Motoko Rich, in an article in the NY Times, suggests that the belief persists in Frankfurt that American publishers won’t spend much time in any room but Hall 8, the enormous exhibit space where English-language publishers hold court. 

Although there are exceptions to the translation-averse Americans theory, editors from the United States are usually more likely to bid on other hyped American or British titles than to look for new literature in the international halls.

David R Godine, a small independent publisher from Boston, is one of a handful of American publishers who regularly seek out books to translate during the fair every year.  He emerged prescient and lucky this month.  One of the authors he publishes in translation, the French novelist Jean-Marie Le Clezio, won the Nobel Prize in Literature.

According to Chad W Post, the director of Open Letter, a new press focusing exclusively on books in translation and based at the University of Rochester, 330 works of foreign literature — or a little more than 2 percent of the estimated total of 15,000 titles released — have been published in the US so far this year.

This dearth of literature in translation in the US was the subject of controversial remarks a week before the prize did not go to an American. 

Horace Engdahl, the permanent secretary of the Swedish Academy, which awards the Nobel Prize, said “The US is too insular.  They don’t translate enough and don’t really participate in the big dialogue of literature.” 

It is left mostly to the small publishers like Mr Godine to scavenge for hidden treasures among the European booths.

Godine met with Anne Bouteloup, the director of foreign rights at the children’s imprint of Gallimard, and indicated an interest in Mr Le Clezio’s children’s book “Voyage au Pays des Arbres” (“Journey to the Country of Trees”).

....

Request 1: In the passage on literature in translation, which French novelist published by David R Godine won the Nobel Prize in Literature?
The passage on literature in translation has no connection to the rows.

[Stored entries]

....

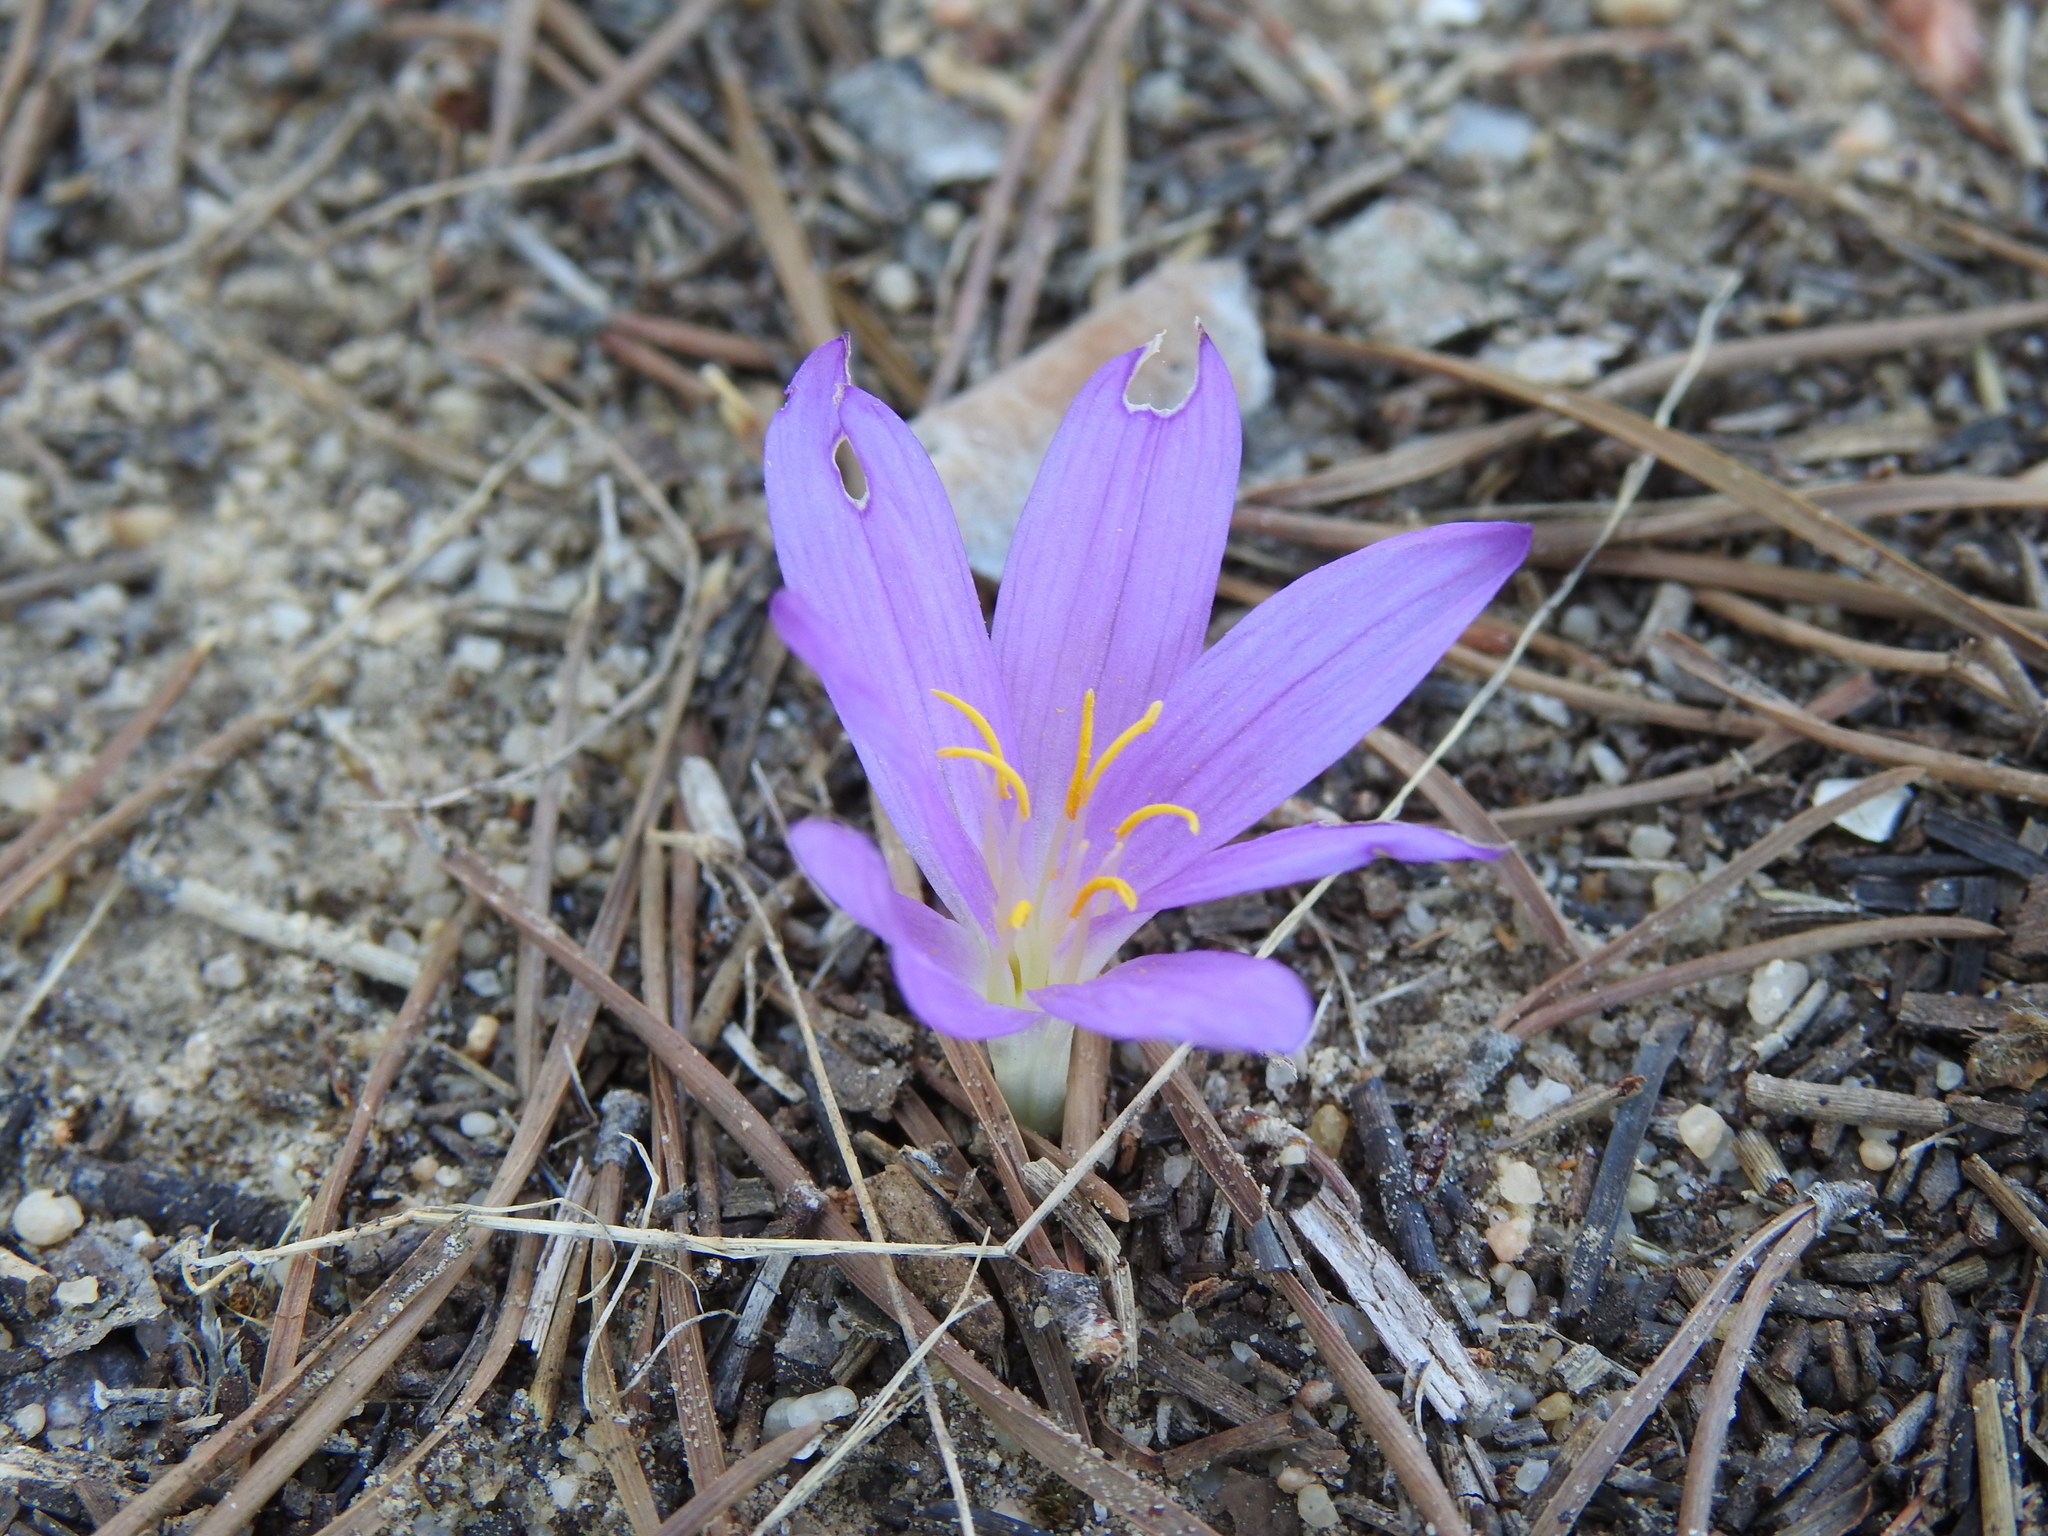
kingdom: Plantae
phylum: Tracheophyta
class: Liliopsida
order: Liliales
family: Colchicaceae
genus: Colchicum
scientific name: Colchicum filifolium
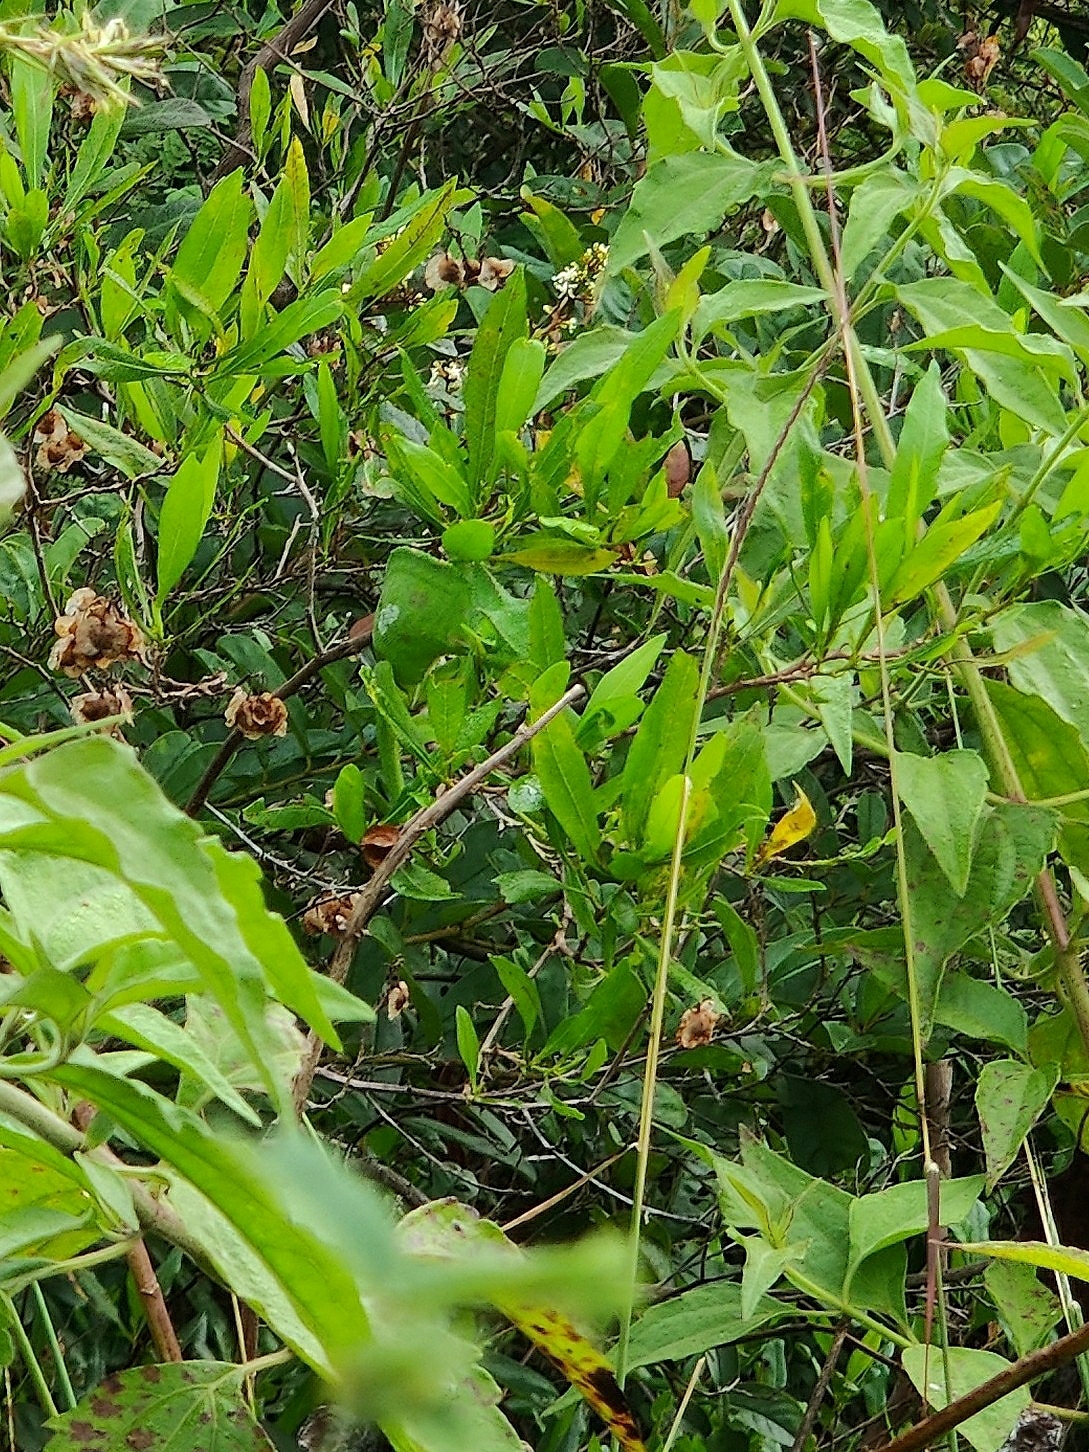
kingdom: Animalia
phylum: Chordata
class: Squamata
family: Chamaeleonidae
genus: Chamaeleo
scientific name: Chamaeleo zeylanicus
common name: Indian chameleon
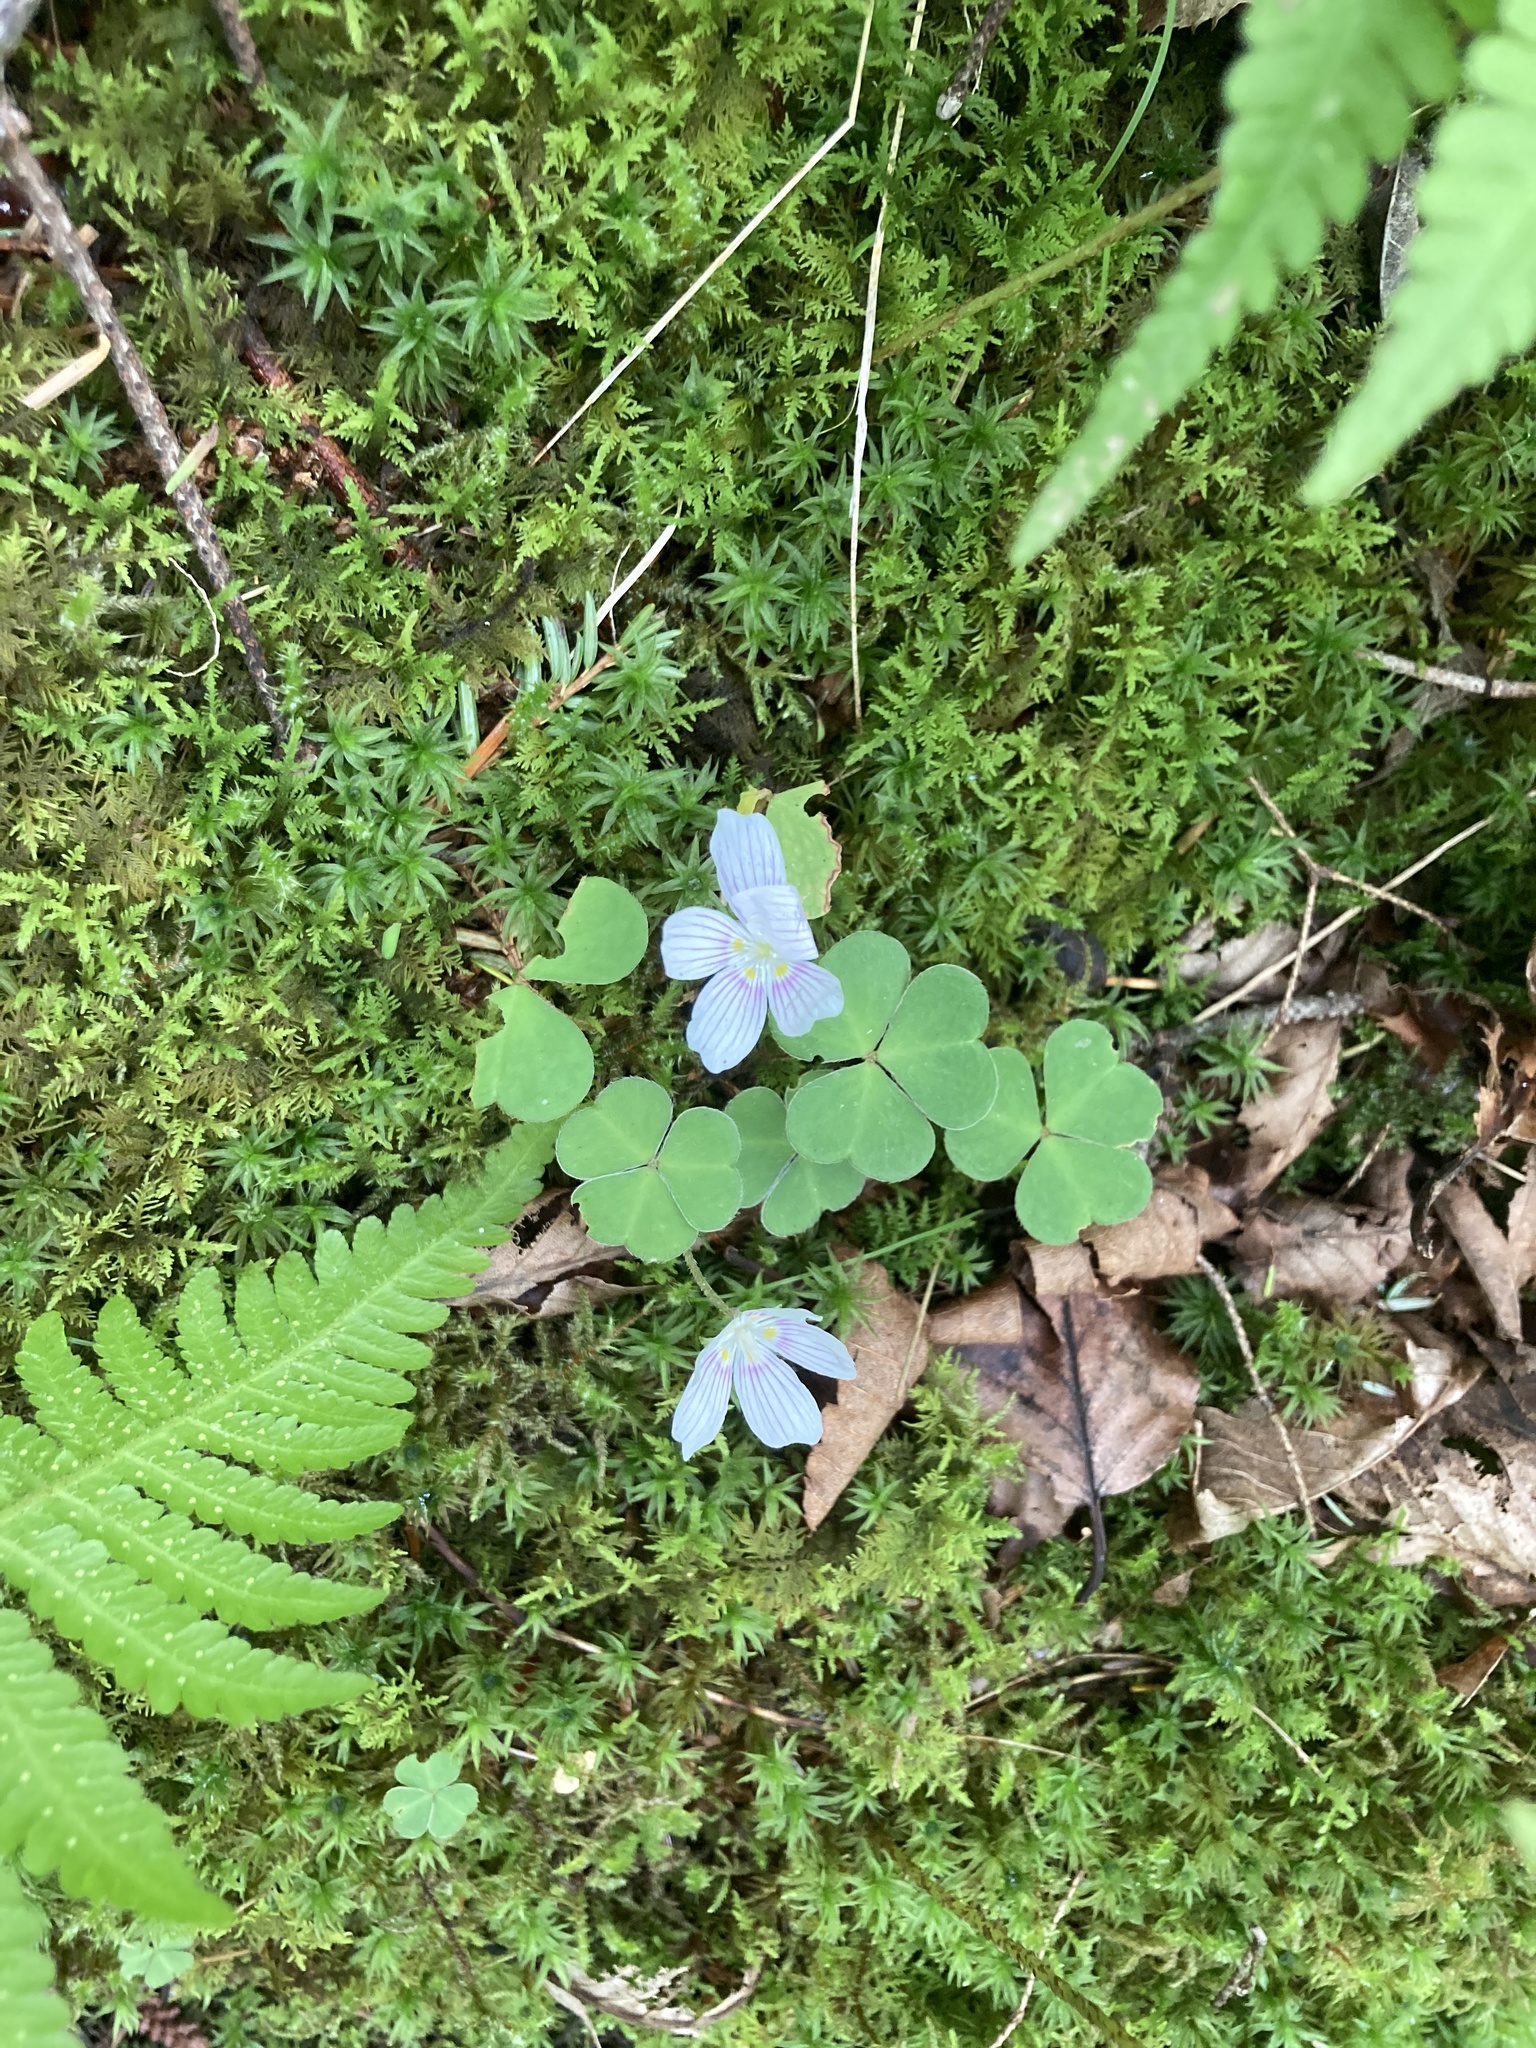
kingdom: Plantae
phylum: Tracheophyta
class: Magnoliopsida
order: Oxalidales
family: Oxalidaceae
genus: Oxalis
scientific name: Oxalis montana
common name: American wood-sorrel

....

Request 2: In the rows, rename "common name" to "vernacular name" from the line with "family: Chamaeleonidae" up to and including the last line of the rows, changing nothing else. Leave the pictures out of your answer.

Expected answer 1: Jean-Marie Le Clezio

Expected answer 2:
family: Chamaeleonidae
genus: Chamaeleo
scientific name: Chamaeleo zeylanicus
vernacular name: Indian chameleon
kingdom: Plantae
phylum: Tracheophyta
class: Magnoliopsida
order: Oxalidales
family: Oxalidaceae
genus: Oxalis
scientific name: Oxalis montana
vernacular name: American wood-sorrel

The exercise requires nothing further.